Stored data entries
[Start of Attachment]
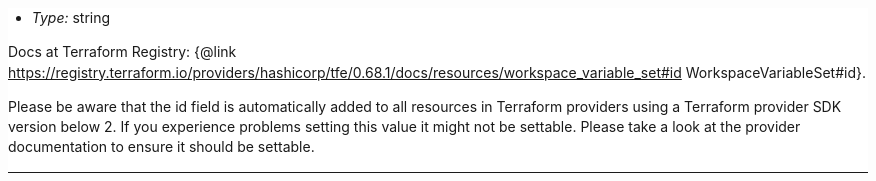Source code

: - *Type:* string

Docs at Terraform Registry: {@link https://registry.terraform.io/providers/hashicorp/tfe/0.68.1/docs/resources/workspace_variable_set#id WorkspaceVariableSet#id}.

Please be aware that the id field is automatically added to all resources in Terraform providers using a Terraform provider SDK version below 2.
If you experience problems setting this value it might not be settable. Please take a look at the provider documentation to ensure it should be settable.

---



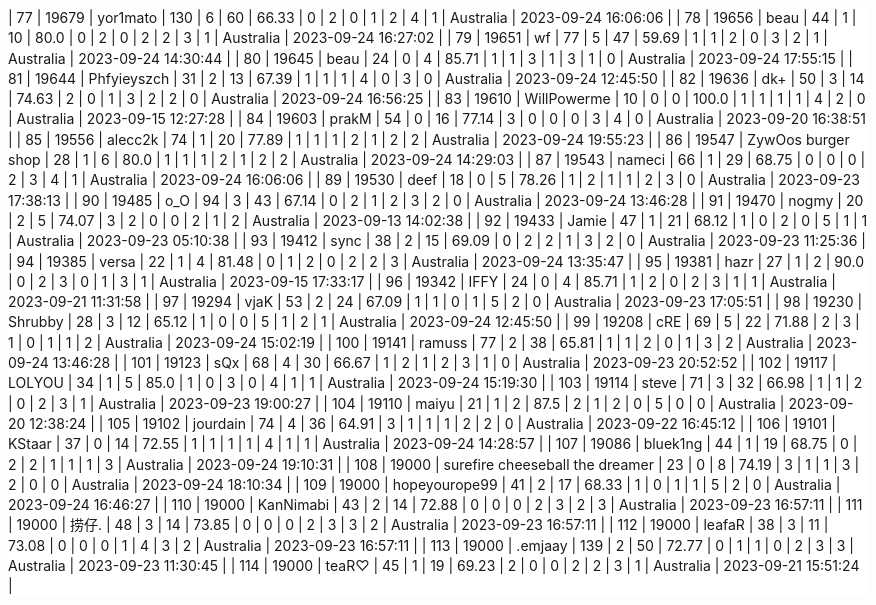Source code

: | 77 | 19679 | yor1mato | 130 | 6 | 60 | 66.33 | 0 | 2 | 0 | 1 | 2 | 4 | 1 | Australia | 2023-09-24 16:06:06 | 
| 78 | 19656 | beau | 44 | 1 | 10 | 80.0 | 0 | 2 | 0 | 2 | 2 | 3 | 1 | Australia | 2023-09-24 16:27:02 | 
| 79 | 19651 | wf | 77 | 5 | 47 | 59.69 | 1 | 1 | 2 | 0 | 3 | 2 | 1 | Australia | 2023-09-24 14:30:44 | 
| 80 | 19645 | beau | 24 | 0 | 4 | 85.71 | 1 | 1 | 3 | 1 | 3 | 1 | 0 | Australia | 2023-09-24 17:55:15 | 
| 81 | 19644 | Phfyieyszch | 31 | 2 | 13 | 67.39 | 1 | 1 | 1 | 4 | 0 | 3 | 0 | Australia | 2023-09-24 12:45:50 | 
| 82 | 19636 | dk+ | 50 | 3 | 14 | 74.63 | 2 | 0 | 1 | 3 | 2 | 2 | 0 | Australia | 2023-09-24 16:56:25 | 
| 83 | 19610 | WillPowerme | 10 | 0 | 0 | 100.0 | 1 | 1 | 1 | 1 | 4 | 2 | 0 | Australia | 2023-09-15 12:27:28 | 
| 84 | 19603 | prakM | 54 | 0 | 16 | 77.14 | 3 | 0 | 0 | 0 | 3 | 4 | 0 | Australia | 2023-09-20 16:38:51 | 
| 85 | 19556 | alecc2k | 74 | 1 | 20 | 77.89 | 1 | 1 | 1 | 2 | 1 | 2 | 2 | Australia | 2023-09-24 19:55:23 | 
| 86 | 19547 | ZywOos burger shop | 28 | 1 | 6 | 80.0 | 1 | 1 | 1 | 2 | 1 | 2 | 2 | Australia | 2023-09-24 14:29:03 | 
| 87 | 19543 | nameci | 66 | 1 | 29 | 68.75 | 0 | 0 | 0 | 2 | 3 | 4 | 1 | Australia | 2023-09-24 16:06:06 | 
| 89 | 19530 | deef | 18 | 0 | 5 | 78.26 | 1 | 2 | 1 | 1 | 2 | 3 | 0 | Australia | 2023-09-23 17:38:13 | 
| 90 | 19485 | o_O | 94 | 3 | 43 | 67.14 | 0 | 2 | 1 | 2 | 3 | 2 | 0 | Australia | 2023-09-24 13:46:28 | 
| 91 | 19470 | nogmy | 20 | 2 | 5 | 74.07 | 3 | 2 | 0 | 0 | 2 | 1 | 2 | Australia | 2023-09-13 14:02:38 | 
| 92 | 19433 | Jamie | 47 | 1 | 21 | 68.12 | 1 | 0 | 2 | 0 | 5 | 1 | 1 | Australia | 2023-09-23 05:10:38 | 
| 93 | 19412 | sync | 38 | 2 | 15 | 69.09 | 0 | 2 | 2 | 1 | 3 | 2 | 0 | Australia | 2023-09-23 11:25:36 | 
| 94 | 19385 | versa | 22 | 1 | 4 | 81.48 | 0 | 1 | 2 | 0 | 2 | 2 | 3 | Australia | 2023-09-24 13:35:47 | 
| 95 | 19381 | hazr | 27 | 1 | 2 | 90.0 | 0 | 2 | 3 | 0 | 1 | 3 | 1 | Australia | 2023-09-15 17:33:17 | 
| 96 | 19342 | IFFY | 24 | 0 | 4 | 85.71 | 1 | 2 | 0 | 2 | 3 | 1 | 1 | Australia | 2023-09-21 11:31:58 | 
| 97 | 19294 | vjaK | 53 | 2 | 24 | 67.09 | 1 | 1 | 0 | 1 | 5 | 2 | 0 | Australia | 2023-09-23 17:05:51 | 
| 98 | 19230 | Shrubby | 28 | 3 | 12 | 65.12 | 1 | 0 | 0 | 5 | 1 | 2 | 1 | Australia | 2023-09-24 12:45:50 | 
| 99 | 19208 | cRE | 69 | 5 | 22 | 71.88 | 2 | 3 | 1 | 0 | 1 | 1 | 2 | Australia | 2023-09-24 15:02:19 | 
| 100 | 19141 | ramuss | 77 | 2 | 38 | 65.81 | 1 | 1 | 2 | 0 | 1 | 3 | 2 | Australia | 2023-09-24 13:46:28 | 
| 101 | 19123 | sQx | 68 | 4 | 30 | 66.67 | 1 | 2 | 1 | 2 | 3 | 1 | 0 | Australia | 2023-09-23 20:52:52 | 
| 102 | 19117 | LOLYOU | 34 | 1 | 5 | 85.0 | 1 | 0 | 3 | 0 | 4 | 1 | 1 | Australia | 2023-09-24 15:19:30 | 
| 103 | 19114 | steve | 71 | 3 | 32 | 66.98 | 1 | 1 | 2 | 0 | 2 | 3 | 1 | Australia | 2023-09-23 19:00:27 | 
| 104 | 19110 | maiyu | 21 | 1 | 2 | 87.5 | 2 | 1 | 2 | 0 | 5 | 0 | 0 | Australia | 2023-09-20 12:38:24 | 
| 105 | 19102 | jourdain | 74 | 4 | 36 | 64.91 | 3 | 1 | 1 | 1 | 2 | 2 | 0 | Australia | 2023-09-22 16:45:12 | 
| 106 | 19101 | KStaar | 37 | 0 | 14 | 72.55 | 1 | 1 | 1 | 1 | 4 | 1 | 1 | Australia | 2023-09-24 14:28:57 | 
| 107 | 19086 | bluek1ng | 44 | 1 | 19 | 68.75 | 0 | 2 | 2 | 1 | 1 | 1 | 3 | Australia | 2023-09-24 19:10:31 | 
| 108 | 19000 | surefire cheeseball the dreamer | 23 | 0 | 8 | 74.19 | 3 | 1 | 1 | 3 | 2 | 0 | 0 | Australia | 2023-09-24 18:10:34 | 
| 109 | 19000 | hopeyourope99 | 41 | 2 | 17 | 68.33 | 1 | 0 | 1 | 1 | 5 | 2 | 0 | Australia | 2023-09-24 16:46:27 | 
| 110 | 19000 | KanNimabi | 43 | 2 | 14 | 72.88 | 0 | 0 | 0 | 2 | 3 | 2 | 3 | Australia | 2023-09-23 16:57:11 | 
| 111 | 19000 | 捞仔. | 48 | 3 | 14 | 73.85 | 0 | 0 | 0 | 2 | 3 | 3 | 2 | Australia | 2023-09-23 16:57:11 | 
| 112 | 19000 | leafaR | 38 | 3 | 11 | 73.08 | 0 | 0 | 0 | 1 | 4 | 3 | 2 | Australia | 2023-09-23 16:57:11 | 
| 113 | 19000 | .emjaay | 139 | 2 | 50 | 72.77 | 0 | 1 | 1 | 0 | 2 | 3 | 3 | Australia | 2023-09-23 11:30:45 | 
| 114 | 19000 | teaR♡ | 45 | 1 | 19 | 69.23 | 2 | 0 | 0 | 2 | 2 | 3 | 1 | Australia | 2023-09-21 15:51:24 |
[End of Attachment]
* ASSIGNED TASK
Count the lines in the entries that contain the word "Please" and reply with only that number.

* RESULT OF THE TASK
2